─── GIVEN RECORDS

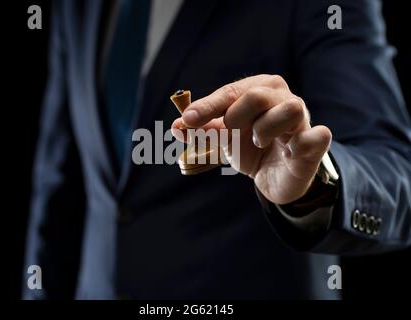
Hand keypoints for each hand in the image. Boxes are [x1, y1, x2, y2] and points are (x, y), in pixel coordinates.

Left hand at [171, 75, 331, 204]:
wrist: (278, 175)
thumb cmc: (251, 148)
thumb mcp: (224, 138)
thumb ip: (202, 131)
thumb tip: (175, 127)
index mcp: (258, 90)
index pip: (229, 93)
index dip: (207, 106)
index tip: (187, 121)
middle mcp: (282, 97)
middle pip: (256, 95)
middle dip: (236, 117)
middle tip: (233, 133)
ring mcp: (302, 119)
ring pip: (289, 109)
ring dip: (266, 130)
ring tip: (260, 143)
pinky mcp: (315, 142)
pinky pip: (316, 136)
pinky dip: (301, 144)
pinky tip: (288, 153)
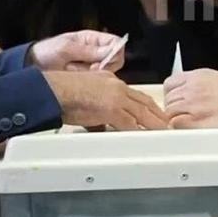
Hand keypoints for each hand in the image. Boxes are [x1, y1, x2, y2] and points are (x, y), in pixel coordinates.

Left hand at [28, 30, 127, 71]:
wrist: (31, 66)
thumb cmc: (47, 51)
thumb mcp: (66, 48)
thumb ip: (88, 50)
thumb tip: (111, 50)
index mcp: (93, 39)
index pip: (117, 43)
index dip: (114, 53)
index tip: (101, 61)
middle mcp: (96, 52)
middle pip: (115, 60)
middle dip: (102, 67)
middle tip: (88, 69)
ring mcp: (93, 65)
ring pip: (106, 73)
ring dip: (91, 74)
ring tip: (72, 70)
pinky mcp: (88, 78)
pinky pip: (97, 81)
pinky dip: (86, 81)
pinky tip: (73, 77)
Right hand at [42, 71, 167, 129]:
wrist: (52, 91)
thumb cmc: (59, 94)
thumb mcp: (84, 96)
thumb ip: (96, 109)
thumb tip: (100, 125)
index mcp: (109, 80)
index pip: (133, 93)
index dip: (145, 104)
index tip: (152, 111)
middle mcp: (115, 86)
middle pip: (143, 101)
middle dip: (156, 113)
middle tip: (165, 122)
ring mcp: (115, 97)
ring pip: (141, 112)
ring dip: (154, 123)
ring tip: (162, 131)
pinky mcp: (111, 109)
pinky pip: (130, 123)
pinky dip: (140, 131)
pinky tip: (146, 137)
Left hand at [163, 69, 217, 128]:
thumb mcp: (217, 78)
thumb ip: (198, 85)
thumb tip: (187, 94)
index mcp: (198, 76)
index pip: (169, 84)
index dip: (171, 95)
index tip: (176, 100)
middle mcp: (193, 89)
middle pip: (168, 100)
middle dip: (173, 107)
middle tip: (184, 114)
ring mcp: (194, 105)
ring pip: (170, 112)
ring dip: (176, 118)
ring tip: (189, 122)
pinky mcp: (199, 121)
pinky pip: (177, 125)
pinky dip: (180, 127)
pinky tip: (191, 127)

──────

## TASK TO CARRY OUT:
From the line containing "index dip: (207, 106)" to the end of the listing, restate each line word for word and nothing more; the pictures stay out.

## RESULT BELOW:
index dip: (207, 106)
index tip: (187, 121)
middle mcp: (282, 97)
middle pip: (256, 95)
middle dip: (236, 117)
middle tip: (233, 133)
ring mcp: (302, 119)
ring pip: (289, 109)
ring dip: (266, 130)
ring tip: (260, 143)
pinky mcp: (315, 142)
pinky pip: (316, 136)
pinky dip: (301, 144)
pinky tip: (288, 153)
Hand keypoints for each hand in the image. Boxes are [x1, y1, x2, y2] and points are (x, y), in pixel coordinates.

Left hand at [28, 30, 127, 71]:
wrist: (31, 66)
thumb cmc: (47, 51)
thumb mcp: (66, 48)
thumb ip: (88, 50)
thumb tip: (111, 50)
index mcp: (93, 39)
index pip: (117, 43)
index dip: (114, 53)
index tip: (101, 61)
middle mcp: (96, 52)
middle pip: (115, 60)
middle dip: (102, 67)
middle tip: (88, 69)
ring mcp: (93, 65)
ring pip: (106, 73)
ring dip: (91, 74)
ring tip: (72, 70)
pinky mcp: (88, 78)
pinky pip: (97, 81)
pinky dip: (86, 81)
pinky tip: (73, 77)
Right hand at [42, 71, 167, 129]:
wrist: (52, 91)
thumb cmc: (59, 94)
thumb mcp: (84, 96)
thumb ip: (96, 109)
thumb tip: (100, 125)
index mcp: (109, 80)
index pip: (133, 93)
index dip: (145, 104)
index tip: (152, 111)
middle mcp: (115, 86)
middle pip: (143, 101)
middle dip: (156, 113)
middle tip: (165, 122)
ring mcp: (115, 97)
ring pip: (141, 112)
ring dip: (154, 123)
ring tip: (162, 131)
pinky mcp: (111, 109)
pinky pip: (130, 123)
pinky dip: (140, 131)
pinky tip: (146, 137)
Left hand at [163, 69, 217, 128]:
thumb mcp: (217, 78)
thumb ip: (198, 85)
thumb tip: (187, 94)
index mcp: (198, 76)
index pip: (169, 84)
index dip: (171, 95)
index tip: (176, 100)
middle mcp: (193, 89)
middle pip: (168, 100)
middle dip: (173, 107)
middle tip: (184, 114)
ring mcp: (194, 105)
ring pip: (170, 112)
ring dip: (176, 118)
ring tip: (189, 122)
pinky mcp: (199, 121)
pinky pip: (177, 125)
pinky dip: (180, 127)
pinky tip: (191, 127)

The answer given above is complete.